Data Splitter Improvements required
• Restructuring the code-base of the ace function library, and the data-splitter so their jar files could be used in a standalone environment (e.g. a shell command-line with the Saxon jar, or an XSLT debugger like OxygenXML).
• Repackaging the data-splitter so it may be used outside of Stroom (eg. the command-line).
• Allow splitters and transforms to be written in extension scripting languages (e.g. jython, groovy, etc).
• Allow plugins to define additional stroom:functions, and splitters, and transforms.
• Adding a new ace function, say stroom:end-of-current-stream(), that an XSLT transform could call to determine whether the current input raw event is the last one in the current stream file’s segment. Addition of this function could improve the robustness of a transform attempting to assemble and process a multi-line raw events by giving it an opportunity to process and flush the current raw event. The currently available method of assembling multi-line events (ed auditd logs) in the datasplitter is unreliable and inflexible given the data splitter’s limitations.

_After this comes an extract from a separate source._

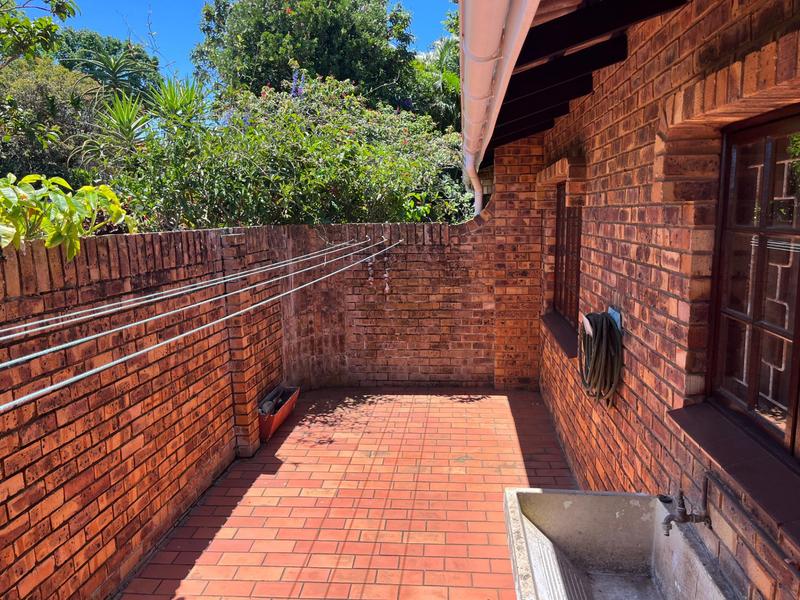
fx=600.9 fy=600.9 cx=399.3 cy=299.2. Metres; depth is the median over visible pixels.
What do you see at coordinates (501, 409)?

• Adding a robust CSV parsing function to the data splitter or XSLT extension function library that handles embedded quotes etc properly.
eg. Aaa,”BBBB”,”CCC””embedded-quote””CC”, DDD)
• Adding a mechanism to allow a data-splitter or XSLT transform to split or divert events to other pipelines or pipeline branches. This addition would allow efficient handling of mixed or uncategorized events. (? would allowing the data-splitter and transform to be able to dynamically change the output-event-type provide this functionality ?)
• Enhance the data splitter to allow definition of named regex, groups, data sequences, etc so they may be reused elsewhere to reduce duplication.
• Enhance the data splitter to allow use of include files.